Unnamed: 0,cod_cliente,tipo_cliente,data_inclusao,data_nascimento,idade,idade_inclusao,cliente_x_anos,cidade,uf


In [134]:

# Convert 'data_inclusao' and 'data_abertura' columns to datetime format
clientes['data_inclusao'] = pd.to_datetime(clientes['data_inclusao'])
contas['data_abertura'] = pd.to_datetime(contas['data_abertura'])

# Check if 'data_inclusao' equals 'data_abertura'
equal_dates = clientes['data_inclusao'].equals(contas['data_abertura'])

# Display the result
print("Do 'data_inclusao' and 'data_abertura' columns have equal values?", equal_dates)

Do 'data_inclusao' and 'data_abertura' columns have equal values?
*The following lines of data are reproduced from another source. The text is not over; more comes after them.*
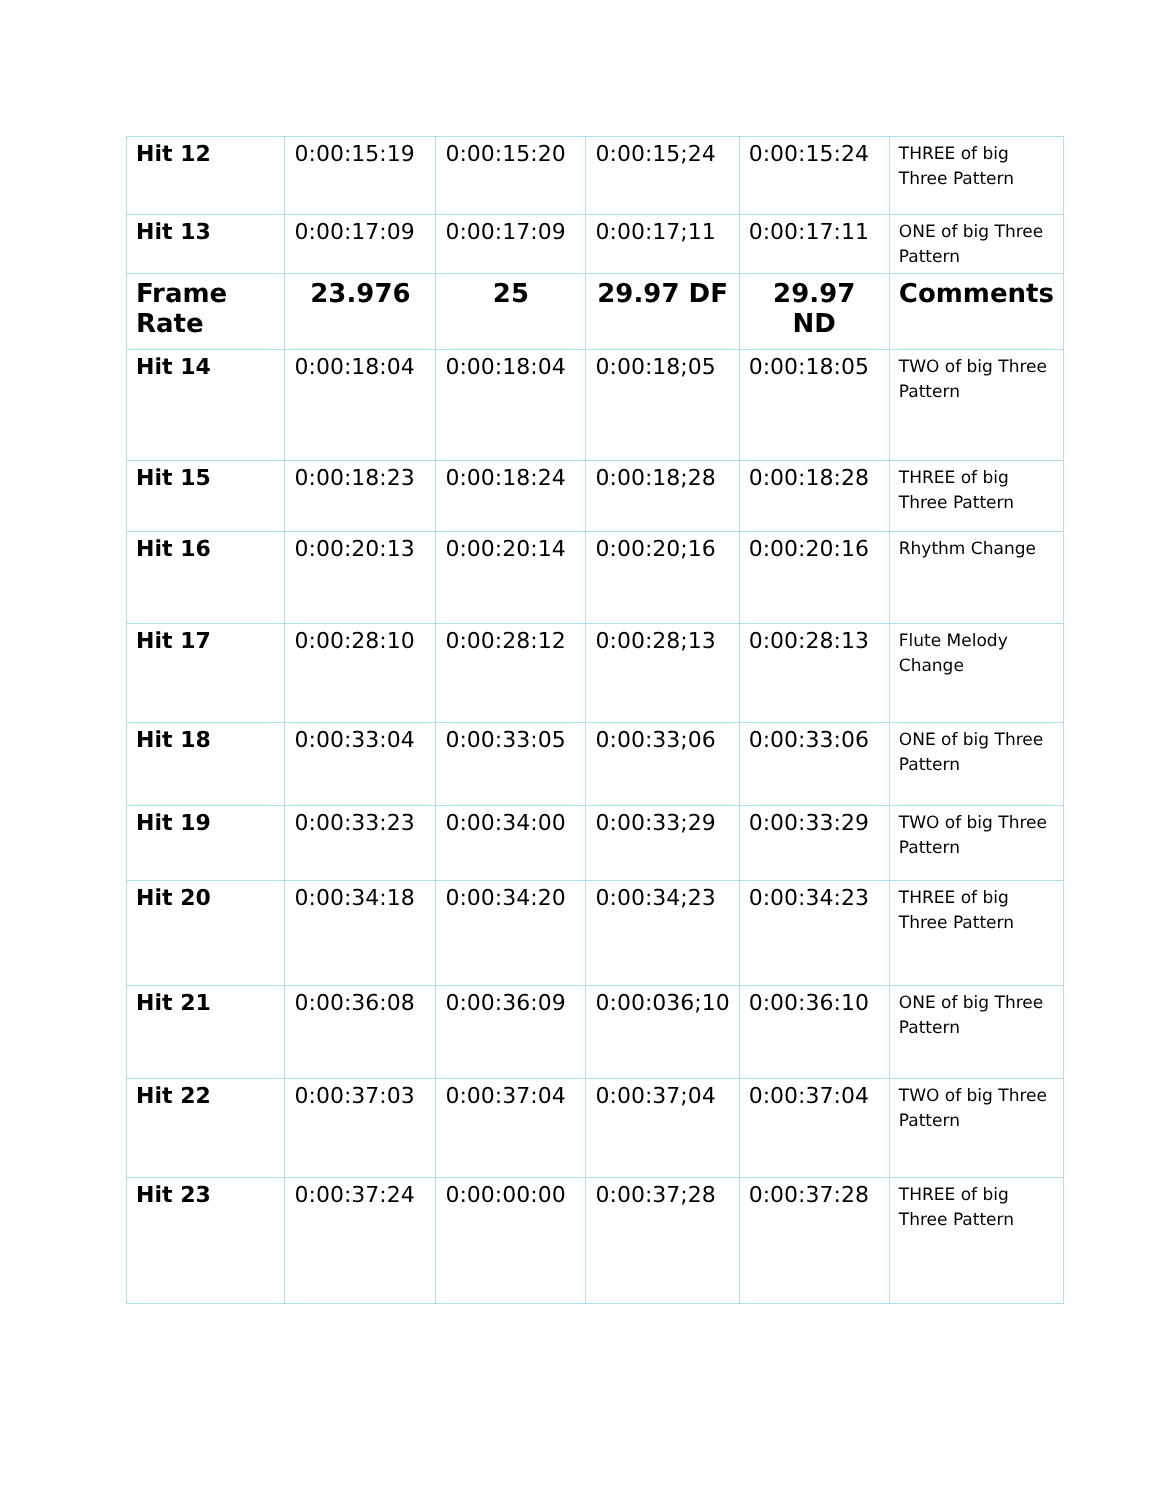| Hit 12 | 0:00:15:19 | 0:00:15:20 | 0:00:15;24 | 0:00:15:24 | THREE of big Three Pattern |
| Hit 13 | 0:00:17:09 | 0:00:17:09 | 0:00:17;11 | 0:00:17:11 | ONE of big Three Pattern |
| Frame Rate | 23.976 | 25 | 29.97 DF | 29.97 ND | Comments |
| Hit 14 | 0:00:18:04 | 0:00:18:04 | 0:00:18;05 | 0:00:18:05 | TWO of big Three Pattern |
| Hit 15 | 0:00:18:23 | 0:00:18:24 | 0:00:18;28 | 0:00:18:28 | THREE of big Three Pattern |
| Hit 16 | 0:00:20:13 | 0:00:20:14 | 0:00:20;16 | 0:00:20:16 | Rhythm Change |
| Hit 17 | 0:00:28:10 | 0:00:28:12 | 0:00:28;13 | 0:00:28:13 | Flute Melody Change |
| Hit 18 | 0:00:33:04 | 0:00:33:05 | 0:00:33;06 | 0:00:33:06 | ONE of big Three Pattern |
| Hit 19 | 0:00:33:23 | 0:00:34:00 | 0:00:33;29 | 0:00:33:29 | TWO of big Three Pattern |
| Hit 20 | 0:00:34:18 | 0:00:34:20 | 0:00:34;23 | 0:00:34:23 | THREE of big Three Pattern |
| Hit 21 | 0:00:36:08 | 0:00:36:09 | 0:00:036;10 | 0:00:36:10 | ONE of big Three Pattern |
| Hit 22 | 0:00:37:03 | 0:00:37:04 | 0:00:37;04 | 0:00:37:04 | TWO of big Three Pattern |
| Hit 23 | 0:00:37:24 | 0:00:00:00 | 0:00:37;28 | 0:00:37:28 | THREE of big Three Pattern |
False


In [135]:
write_csv(contas,'C:/Users/abori/OneDrive/Documentos/indicium_lighthouse/silver/','contas.csv')

contas.csv written succesfully at C:/Users/abori/OneDrive/Documentos/indicium_lighthouse/silver/contas.csv


# Colaboradores and Colaborares_Agencia
* Add age column
* Transform address column
* Find employee accountable for client with missing data


In [138]:
colaboradores = dataframes['colaboradores']

# Creating 'idade' column

## Convert date_column to datetime format and make it timezone-aware
colaboradores['data_nascimento'] = pd.to_datetime(colaboradores['data_nascimento']).dt.tz_localize('UTC')

## Get the current date and time in UTC
current_date_time = datetime.now(timezone.utc)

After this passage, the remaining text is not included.